Cette attaque contre la classe ouvrière et plus généralement les classes populaires et une bonne partie de la jeunesse, sur de prétendus fondements et critères économiques, est idéologique et politique. Ces mesures viennent accompagnées de la mise en place d’un protocole répressif, déclaré illégal même par l’ONU, qui conduit, à l’occasion de chaque manifestation, à des dizaines de personnes blessées et arrêtées. Mais face à la répression, les mobilisations, les rassemblements, les assemblées générales, les pléniers ou encore les réunions ouvertes ne cessent de croître. Voisins, travailleurs, étudiants, militants associatifs ou d’extrême gauche jouent un rôle fondamental dans la construction d’espaces démocratiques de coordination qui visent à organiser une réponse d’ensemble au plan global de Javier Milei. Alors que les dirigeants de la CGT étaient en vacances, les secteurs combatifs ont organisé des assemblées sur la plupart des lieux de travail pour promouvoir la grève du 24 janvier, qui a mobilisé plus de 1,5 million de personnes ; le 8 mars, des dizaines de milliers de personnes ont occupé les rues dans tout le pays contre les mesures d’austérité et pour défendre l’avortement légal et le 24 mars, jour de commémoration du coup d’État militaire de 1976, 100 000 personnes se sont mobilisées à Buenos Aires contre l’extrême droite au pouvoir. Des cadres d’auto-organisation voient le jour dans les quartiers, dans les entreprises, dans les universités, pour la défense de la santé et de I’enseignement public, pour des augmentations de salaire, contre les licenciements, l’inflation et les hausses des tarifs. La mobilisation et l’organisation par en bas résistent au plan tronçonneuse. Milei n’a pas réussi à faire passer ses lois, dont cette « Loi omnibus » qui prévoyait de lui octroyer des pouvoirs élargis (elle a dû être retirée), ou le « Décret de nécessité et d’urgence » qui est suspendu à 70 % par la justice. On voit ainsi la fragilité paradoxale d’un pouvoir qui se voudrait bien plus fort. Et si Milei n’arrive pas à unir la bourgeoisie derrière ses mesures, si les parlementaires lui ont refusé les pouvoirs élargis, c’est évidemment par peur du chaos social que cela pourrait engendrer dans une situation où la lutte contre le gouvernement s’organise et s’étend.

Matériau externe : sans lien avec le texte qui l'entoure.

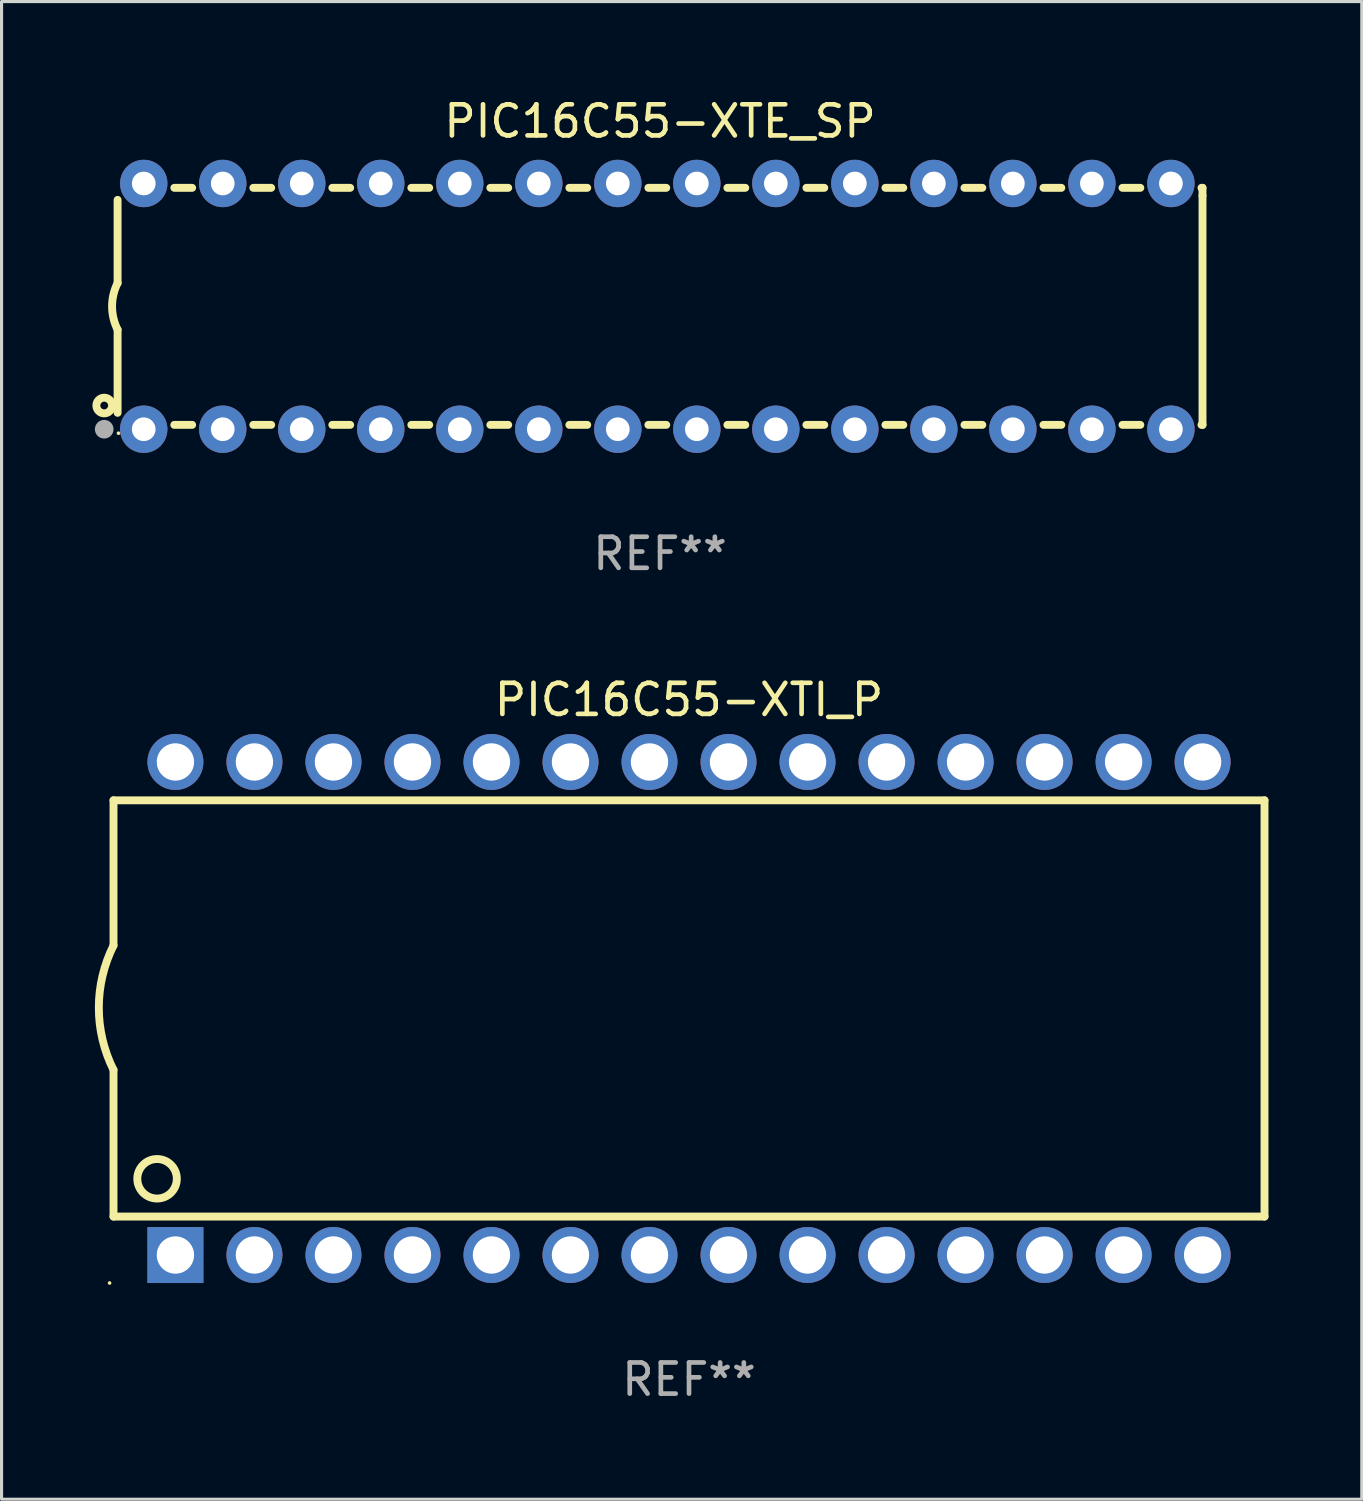
<source format=kicad_pcb>
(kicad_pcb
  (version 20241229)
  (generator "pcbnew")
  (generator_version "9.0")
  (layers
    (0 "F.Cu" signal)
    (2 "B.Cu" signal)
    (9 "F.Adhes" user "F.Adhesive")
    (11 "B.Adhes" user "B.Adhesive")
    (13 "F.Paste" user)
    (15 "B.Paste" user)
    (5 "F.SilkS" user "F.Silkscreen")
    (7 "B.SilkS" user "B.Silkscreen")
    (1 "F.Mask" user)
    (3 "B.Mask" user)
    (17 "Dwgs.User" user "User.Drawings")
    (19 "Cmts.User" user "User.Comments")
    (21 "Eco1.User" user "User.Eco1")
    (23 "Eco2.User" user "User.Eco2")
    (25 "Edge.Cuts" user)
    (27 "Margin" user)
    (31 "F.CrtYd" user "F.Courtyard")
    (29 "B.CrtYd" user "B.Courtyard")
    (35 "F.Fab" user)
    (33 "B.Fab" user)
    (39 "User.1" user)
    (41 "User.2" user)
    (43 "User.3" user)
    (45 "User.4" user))
  (footprint "PIC16C55-XTI_P"
    (layer "F.Cu")
    (at 19.099 29.369)
    (property "Reference" "PIC16C55-XTI_P" (at 0 -9.925 0) (layer "F.SilkS") (effects (font (size 1 1) (thickness 0.15))))
    (attr through_hole)
    (fp_line (start -18.5 -6.692) (end -18.5 -2.026) (stroke (width 0.254) (type solid)) (layer "F.SilkS"))
    (fp_line (start -18.5 6.689) (end -18.5 1.974) (stroke (width 0.254) (type solid)) (layer "F.SilkS"))
    (fp_line (start -18.5 6.689) (end 18.5 6.689) (stroke (width 0.254) (type solid)) (layer "F.SilkS"))
    (fp_line (start 18.5 -6.692) (end -18.5 -6.692) (stroke (width 0.254) (type solid)) (layer "F.SilkS"))
    (fp_line (start 18.5 6.689) (end 18.5 -6.692) (stroke (width 0.254) (type solid)) (layer "F.SilkS"))
    (fp_arc (start -18.500051 1.974346) (mid -18.972187 -0.025654) (end -18.500051 -2.025654) (stroke (width 0.254001) (type solid)) (layer "F.SilkS"))
    (fp_circle (center -18.627 8.824) (end -18.597 8.824) (stroke (width 0.06) (type solid)) (fill no) (layer "F.SilkS"))
    (fp_circle (center -17.1 5.474) (end -16.465 5.474) (stroke (width 0.254) (type solid)) (fill no) (layer "F.SilkS"))
    (fp_text user "REF**" (at 0 11.925 0) (layer "F.Fab") (effects (font (size 1 1) (thickness 0.15))))
    (pad "1" thru_hole rect (at -16.51 7.925) (size 1.8 1.8) (drill 1.2) (layers "*.Cu" "*.Mask"))
    (pad "2" thru_hole circle (at -13.97 7.924) (size 1.8 1.8) (drill 1.2) (layers "*.Cu" "*.Mask"))
    (pad "3" thru_hole circle (at -11.43 7.924) (size 1.8 1.8) (drill 1.2) (layers "*.Cu" "*.Mask"))
    (pad "4" thru_hole circle (at -8.89 7.924) (size 1.8 1.8) (drill 1.2) (layers "*.Cu" "*.Mask"))
    (pad "5" thru_hole circle (at -6.35 7.924) (size 1.8 1.8) (drill 1.2) (layers "*.Cu" "*.Mask"))
    (pad "6" thru_hole circle (at -3.81 7.924) (size 1.8 1.8) (drill 1.2) (layers "*.Cu" "*.Mask"))
    (pad "7" thru_hole circle (at -1.27 7.924) (size 1.8 1.8) (drill 1.2) (layers "*.Cu" "*.Mask"))
    (pad "8" thru_hole circle (at 1.27 7.924) (size 1.8 1.8) (drill 1.2) (layers "*.Cu" "*.Mask"))
    (pad "9" thru_hole circle (at 3.81 7.924) (size 1.8 1.8) (drill 1.2) (layers "*.Cu" "*.Mask"))
    (pad "10" thru_hole circle (at 6.35 7.924) (size 1.8 1.8) (drill 1.2) (layers "*.Cu" "*.Mask"))
    (pad "11" thru_hole circle (at 8.89 7.924) (size 1.8 1.8) (drill 1.2) (layers "*.Cu" "*.Mask"))
    (pad "12" thru_hole circle (at 11.43 7.924) (size 1.8 1.8) (drill 1.2) (layers "*.Cu" "*.Mask"))
    (pad "13" thru_hole circle (at 13.97 7.924) (size 1.8 1.8) (drill 1.2) (layers "*.Cu" "*.Mask"))
    (pad "14" thru_hole circle (at 16.51 7.924) (size 1.8 1.8) (drill 1.2) (layers "*.Cu" "*.Mask"))
    (pad "15" thru_hole circle (at 16.51 -7.925) (size 1.8 1.8) (drill 1.2) (layers "*.Cu" "*.Mask"))
    (pad "16" thru_hole circle (at 13.97 -7.925) (size 1.8 1.8) (drill 1.2) (layers "*.Cu" "*.Mask"))
    (pad "17" thru_hole circle (at 11.43 -7.925) (size 1.8 1.8) (drill 1.2) (layers "*.Cu" "*.Mask"))
    (pad "18" thru_hole circle (at 8.89 -7.925) (size 1.8 1.8) (drill 1.2) (layers "*.Cu" "*.Mask"))
    (pad "19" thru_hole circle (at 6.35 -7.925) (size 1.8 1.8) (drill 1.2) (layers "*.Cu" "*.Mask"))
    (pad "20" thru_hole circle (at 3.81 -7.925) (size 1.8 1.8) (drill 1.2) (layers "*.Cu" "*.Mask"))
    (pad "21" thru_hole circle (at 1.27 -7.925) (size 1.8 1.8) (drill 1.2) (layers "*.Cu" "*.Mask"))
    (pad "22" thru_hole circle (at -1.27 -7.925) (size 1.8 1.8) (drill 1.2) (layers "*.Cu" "*.Mask"))
    (pad "23" thru_hole circle (at -3.81 -7.925) (size 1.8 1.8) (drill 1.2) (layers "*.Cu" "*.Mask"))
    (pad "24" thru_hole circle (at -6.35 -7.925) (size 1.8 1.8) (drill 1.2) (layers "*.Cu" "*.Mask"))
    (pad "25" thru_hole circle (at -8.89 -7.925) (size 1.8 1.8) (drill 1.2) (layers "*.Cu" "*.Mask"))
    (pad "26" thru_hole circle (at -11.43 -7.925) (size 1.8 1.8) (drill 1.2) (layers "*.Cu" "*.Mask"))
    (pad "27" thru_hole circle (at -13.97 -7.925) (size 1.8 1.8) (drill 1.2) (layers "*.Cu" "*.Mask"))
    (pad "28" thru_hole circle (at -16.51 -7.925) (size 1.8 1.8) (drill 1.2) (layers "*.Cu" "*.Mask")))
  (footprint "PIC16C55-XTE_SP"
    (layer "F.Cu")
    (at 18.168 6.798)
    (property "Reference" "PIC16C55-XTE_SP" (at 0 -5.95 0) (layer "F.SilkS") (effects (font (size 1 1) (thickness 0.15))))
    (attr through_hole)
    (fp_line (start -17.438 0.75) (end -17.438 3.423) (stroke (width 0.254) (type solid)) (layer "F.SilkS"))
    (fp_line (start -17.438 -3.423) (end -17.438 -0.75) (stroke (width 0.254) (type solid)) (layer "F.SilkS"))
    (fp_line (start -15.615 3.81) (end -15.041 3.81) (stroke (width 0.254) (type solid)) (layer "F.SilkS"))
    (fp_line (start -15.041 -3.81) (end -15.614 -3.81) (stroke (width 0.254) (type solid)) (layer "F.SilkS"))
    (fp_line (start -13.075 3.81) (end -12.501 3.81) (stroke (width 0.254) (type solid)) (layer "F.SilkS"))
    (fp_line (start -12.501 -3.81) (end -13.074 -3.81) (stroke (width 0.254) (type solid)) (layer "F.SilkS"))
    (fp_line (start -10.535 3.81) (end -9.961 3.81) (stroke (width 0.254) (type solid)) (layer "F.SilkS"))
    (fp_line (start -9.961 -3.81) (end -10.534 -3.81) (stroke (width 0.254) (type solid)) (layer "F.SilkS"))
    (fp_line (start -7.995 3.81) (end -7.421 3.81) (stroke (width 0.254) (type solid)) (layer "F.SilkS"))
    (fp_line (start -7.421 -3.81) (end -7.995 -3.81) (stroke (width 0.254) (type solid)) (layer "F.SilkS"))
    (fp_line (start -5.455 3.81) (end -4.881 3.81) (stroke (width 0.254) (type solid)) (layer "F.SilkS"))
    (fp_line (start -4.881 -3.81) (end -5.455 -3.81) (stroke (width 0.254) (type solid)) (layer "F.SilkS"))
    (fp_line (start -2.915 3.81) (end -2.341 3.81) (stroke (width 0.254) (type solid)) (layer "F.SilkS"))
    (fp_line (start -2.341 -3.81) (end -2.915 -3.81) (stroke (width 0.254) (type solid)) (layer "F.SilkS"))
    (fp_line (start -0.375 3.81) (end 0.199 3.81) (stroke (width 0.254) (type solid)) (layer "F.SilkS"))
    (fp_line (start 0.199 -3.81) (end -0.375 -3.81) (stroke (width 0.254) (type solid)) (layer "F.SilkS"))
    (fp_line (start 2.165 3.81) (end 2.739 3.81) (stroke (width 0.254) (type solid)) (layer "F.SilkS"))
    (fp_line (start 2.739 -3.81) (end 2.165 -3.81) (stroke (width 0.254) (type solid)) (layer "F.SilkS"))
    (fp_line (start 4.705 3.81) (end 5.279 3.81) (stroke (width 0.254) (type solid)) (layer "F.SilkS"))
    (fp_line (start 5.279 -3.81) (end 4.705 -3.81) (stroke (width 0.254) (type solid)) (layer "F.SilkS"))
    (fp_line (start 7.245 3.81) (end 7.819 3.81) (stroke (width 0.254) (type solid)) (layer "F.SilkS"))
    (fp_line (start 7.819 -3.81) (end 7.245 -3.81) (stroke (width 0.254) (type solid)) (layer "F.SilkS"))
    (fp_line (start 9.785 3.81) (end 10.359 3.81) (stroke (width 0.254) (type solid)) (layer "F.SilkS"))
    (fp_line (start 10.359 -3.81) (end 9.785 -3.81) (stroke (width 0.254) (type solid)) (layer "F.SilkS"))
    (fp_line (start 12.325 3.81) (end 12.899 3.81) (stroke (width 0.254) (type solid)) (layer "F.SilkS"))
    (fp_line (start 12.899 -3.81) (end 12.325 -3.81) (stroke (width 0.254) (type solid)) (layer "F.SilkS"))
    (fp_line (start 14.865 3.81) (end 15.439 3.81) (stroke (width 0.254) (type solid)) (layer "F.SilkS"))
    (fp_line (start 15.439 -3.81) (end 14.865 -3.81) (stroke (width 0.254) (type solid)) (layer "F.SilkS"))
    (fp_line (start 17.405 3.81) (end 17.438 3.81) (stroke (width 0.254) (type solid)) (layer "F.SilkS"))
    (fp_line (start 17.438 -3.81) (end 17.405 -3.81) (stroke (width 0.254) (type solid)) (layer "F.SilkS"))
    (fp_line (start 17.438 -3.556) (end 17.438 -3.81) (stroke (width 0.254) (type solid)) (layer "F.SilkS"))
    (fp_line (start 17.438 3.81) (end 17.438 -3.556) (stroke (width 0.254) (type solid)) (layer "F.SilkS"))
    (fp_arc (start -17.437986 0.749657) (mid -17.614887 -0.000024) (end -17.437783 -0.749657) (stroke (width 0.254001) (type solid)) (layer "F.SilkS"))
    (fp_circle (center -17.868 3.188) (end -17.743 3.188) (stroke (width 0.254) (type solid)) (fill no) (layer "F.SilkS"))
    (fp_circle (center -17.411 4.077) (end -17.381 4.077) (stroke (width 0.06) (type solid)) (fill no) (layer "F.SilkS"))
    (fp_circle (center -17.868 3.95) (end -17.718 3.95) (stroke (width 0.3) (type solid)) (fill no) (layer "F.Fab"))
    (fp_text user "REF**" (at 0 7.95 0) (layer "F.Fab") (effects (font (size 1 1) (thickness 0.15))))
    (pad "1" thru_hole circle (at -16.598 3.95) (size 1.524 1.524) (drill 0.762) (layers "*.Cu" "*.Mask"))
    (pad "2" thru_hole circle (at -14.058 3.95) (size 1.524 1.524) (drill 0.762) (layers "*.Cu" "*.Mask"))
    (pad "3" thru_hole circle (at -11.518 3.95) (size 1.524 1.524) (drill 0.762) (layers "*.Cu" "*.Mask"))
    (pad "4" thru_hole circle (at -8.978 3.95) (size 1.524 1.524) (drill 0.762) (layers "*.Cu" "*.Mask"))
    (pad "5" thru_hole circle (at -6.438 3.95) (size 1.524 1.524) (drill 0.762) (layers "*.Cu" "*.Mask"))
    (pad "6" thru_hole circle (at -3.898 3.95) (size 1.524 1.524) (drill 0.762) (layers "*.Cu" "*.Mask"))
    (pad "7" thru_hole circle (at -1.358 3.95) (size 1.524 1.524) (drill 0.762) (layers "*.Cu" "*.Mask"))
    (pad "8" thru_hole circle (at 1.182 3.95) (size 1.524 1.524) (drill 0.762) (layers "*.Cu" "*.Mask"))
    (pad "9" thru_hole circle (at 3.722 3.95) (size 1.524 1.524) (drill 0.762) (layers "*.Cu" "*.Mask"))
    (pad "10" thru_hole circle (at 6.262 3.95) (size 1.524 1.524) (drill 0.762) (layers "*.Cu" "*.Mask"))
    (pad "11" thru_hole circle (at 8.802 3.95) (size 1.524 1.524) (drill 0.762) (layers "*.Cu" "*.Mask"))
    (pad "12" thru_hole circle (at 11.342 3.95) (size 1.524 1.524) (drill 0.762) (layers "*.Cu" "*.Mask"))
    (pad "13" thru_hole circle (at 13.882 3.95) (size 1.524 1.524) (drill 0.762) (layers "*.Cu" "*.Mask"))
    (pad "14" thru_hole circle (at 16.422 3.95) (size 1.524 1.524) (drill 0.762) (layers "*.Cu" "*.Mask"))
    (pad "15" thru_hole circle (at 16.422 -3.95) (size 1.524 1.524) (drill 0.762) (layers "*.Cu" "*.Mask"))
    (pad "16" thru_hole circle (at 13.882 -3.95) (size 1.524 1.524) (drill 0.762) (layers "*.Cu" "*.Mask"))
    (pad "17" thru_hole circle (at 11.342 -3.95) (size 1.524 1.524) (drill 0.762) (layers "*.Cu" "*.Mask"))
    (pad "18" thru_hole circle (at 8.802 -3.95) (size 1.524 1.524) (drill 0.762) (layers "*.Cu" "*.Mask"))
    (pad "19" thru_hole circle (at 6.262 -3.95) (size 1.524 1.524) (drill 0.762) (layers "*.Cu" "*.Mask"))
    (pad "20" thru_hole circle (at 3.722 -3.95) (size 1.524 1.524) (drill 0.762) (layers "*.Cu" "*.Mask"))
    (pad "21" thru_hole circle (at 1.182 -3.95) (size 1.524 1.524) (drill 0.762) (layers "*.Cu" "*.Mask"))
    (pad "22" thru_hole circle (at -1.358 -3.95) (size 1.524 1.524) (drill 0.762) (layers "*.Cu" "*.Mask"))
    (pad "23" thru_hole circle (at -3.898 -3.95) (size 1.524 1.524) (drill 0.762) (layers "*.Cu" "*.Mask"))
    (pad "24" thru_hole circle (at -6.438 -3.95) (size 1.524 1.524) (drill 0.762) (layers "*.Cu" "*.Mask"))
    (pad "25" thru_hole circle (at -8.978 -3.95) (size 1.524 1.524) (drill 0.762) (layers "*.Cu" "*.Mask"))
    (pad "26" thru_hole circle (at -11.517 -3.95) (size 1.524 1.524) (drill 0.762) (layers "*.Cu" "*.Mask"))
    (pad "27" thru_hole circle (at -14.057 -3.95) (size 1.524 1.524) (drill 0.762) (layers "*.Cu" "*.Mask"))
    (pad "28" thru_hole circle (at -16.597 -3.95) (size 1.524 1.524) (drill 0.762) (layers "*.Cu" "*.Mask")))
  (gr_rect
    (start -3 -3)
    (end 40.726 45.143)
    (stroke (width 0.1) (type default))
    (fill no)
    (layer "Edge.Cuts")))
</source>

Construire une alternative politique : la tâche des révolutionnaires

Les premiers mois du gouvernement de Milei montrent qu’il existe une force sociale prête à l’affronter, et que, dans un cadre de crise et de passivité du péronisme syndical et politique, l’extrême gauche – qui n’a jamais cessé d’être de tous les combats – a la responsabilité de proposer une politique alternative. Après la marche pour la défense de l’université publique le 23 avril – qui a réuni dans la rue plus d’un million d’étudiants, professeurs et travailleurs des universités – se tiendra le 27 avril une rencontre des travailleurs avec ou sans emploi, des assemblées de quartier et de tous les secteurs en lutte pour préparer le 1er mai et la grève générale du 9 mai appelée par les centrales syndicales du pays. La principale tâche des révolutionnaires en Argentine est de travailler à l’unité des travailleurs dans la lutte contre Milei et son gouvernement ; si celui-ci s’attaque à tous les pans de la société, un à un, c’est d’un mouvement d’ensemble dont ont besoin les travailleurs et les travailleuses. Face à la bureaucratie syndicale, l’extrême gauche doit défendre l’organisation démocratique d’une lutte de toutes celles et ceux qui font tourner cette société, et qui un jour devront la diriger.